The book goes over a case study for one spouse liable. However, I have a case where the tax payer lives with his fiance and his mom takes care of his two daughters (daughters do not live with taxpayer, he sends mom child support voluntarily not court ordered).
Will the IRS allow the 433 analysis as a household of 4 even though:
1. Taxpayer is not legally married. Only lives with fiance.
2. Daughters don’t live with him they live with his mom.
If not, if I submit the 433 omitting fiance’s income and expenses and including a statement disclosing the fiancé’s information will IRS accept it. Fiance’s income about 80k a year. Both Taxpayer and Finance share the checking account. Taxpayer works very little and lives off student loans. He is in medschool. Taxpayer incurred debt for prior years because he had worked as contractor and never paid the SE taxes.
Presently, I am conducting the 433 analysis on both scenarios:
-Taxpayer Income and expenses only vs. 433 analysis as a household of 4.

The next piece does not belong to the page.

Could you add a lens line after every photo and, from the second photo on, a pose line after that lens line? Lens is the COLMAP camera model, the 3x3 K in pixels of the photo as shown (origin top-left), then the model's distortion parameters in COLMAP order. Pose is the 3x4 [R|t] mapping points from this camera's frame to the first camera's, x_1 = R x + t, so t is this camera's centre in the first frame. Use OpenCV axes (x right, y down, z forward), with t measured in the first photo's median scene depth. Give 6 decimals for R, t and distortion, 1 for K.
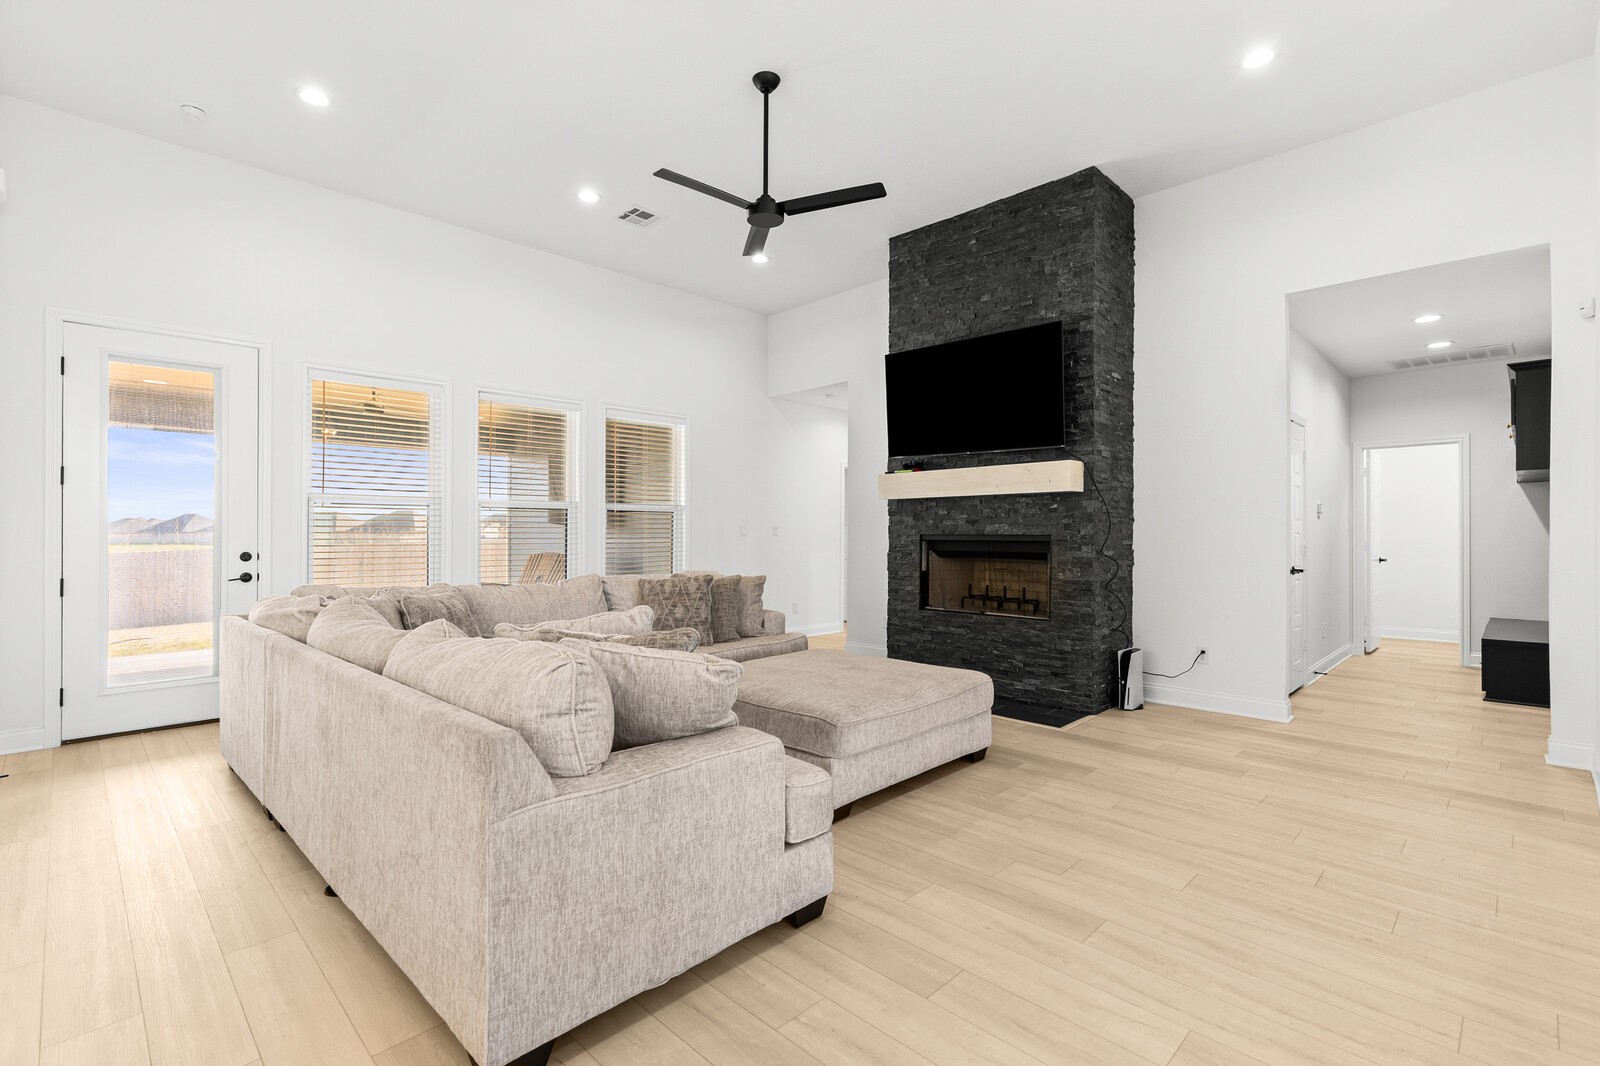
lens RADIAL K [[733.4, 0, 750.7], [0, 733.4, 538.1], [0, 0, 1]] dist [0.000052, 0.000383]
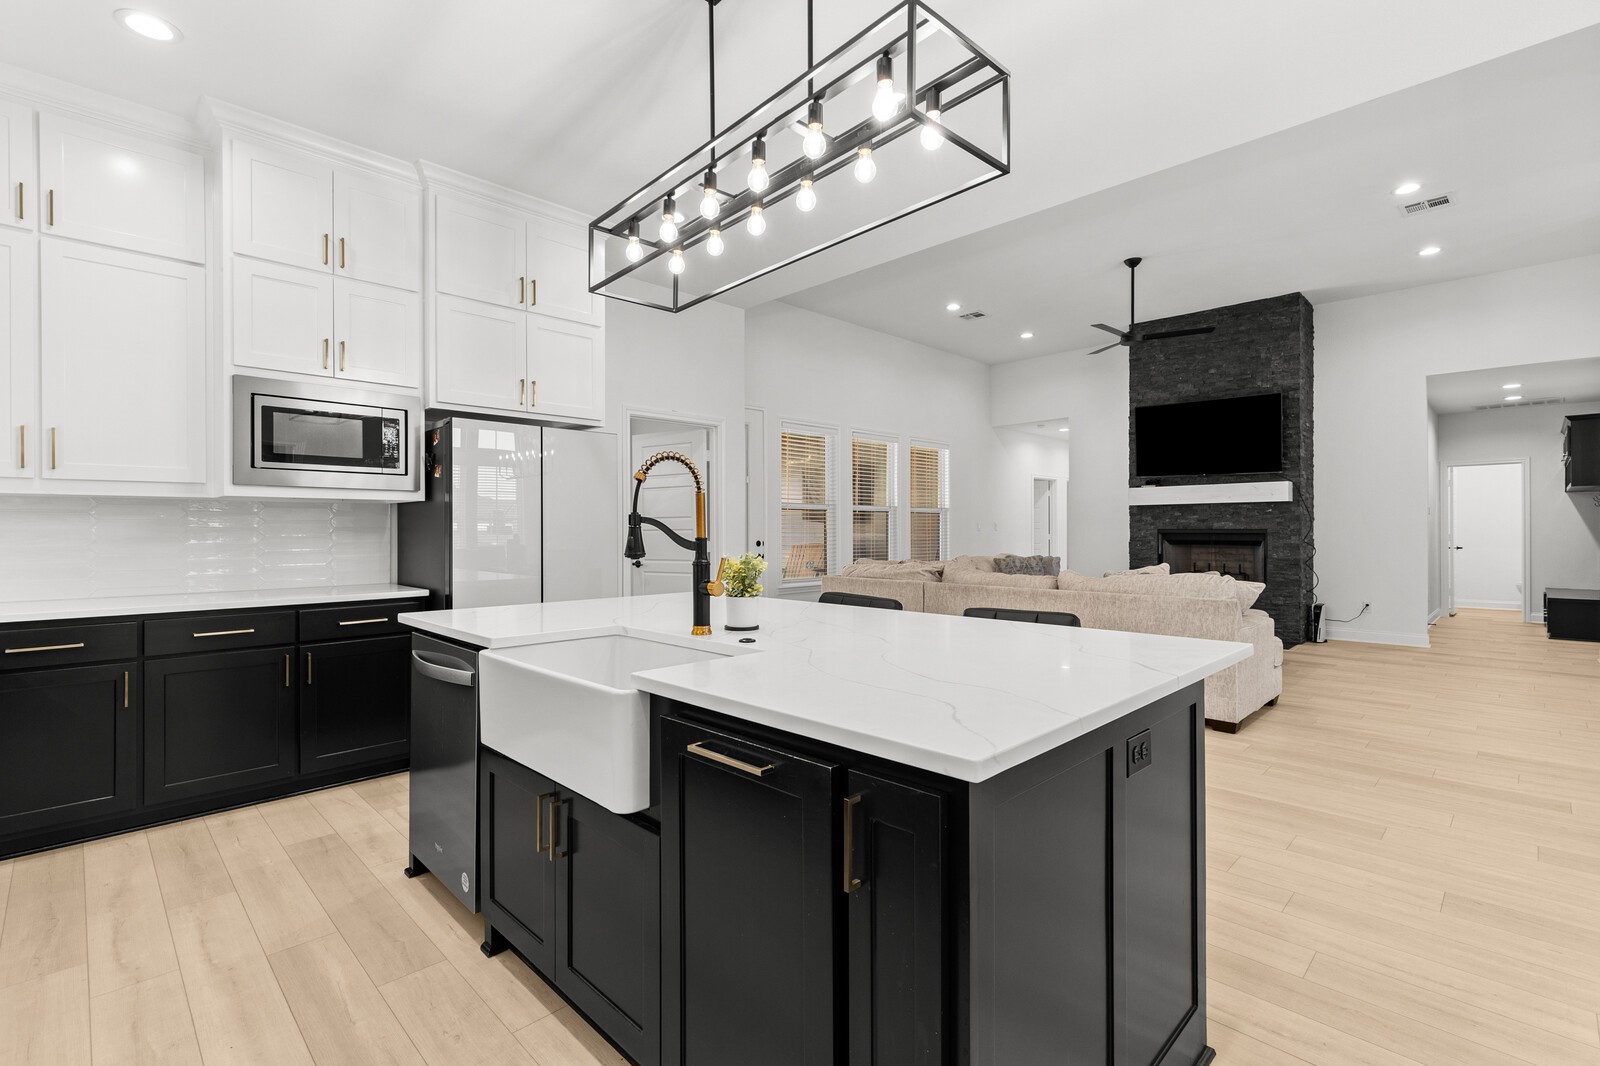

Its complicated but I think:
1. It is a household of two and the joint expenses need to be allocated between the taxpayer and Fiance;
2. The child support paid to the mom is debatable – the IRS will try to refuse it because it is not court ordered but he is legally responsible to support his children. I would consider looking at the state child support laws and see if there is a minimum by law and use that as the basis for allowing these payments.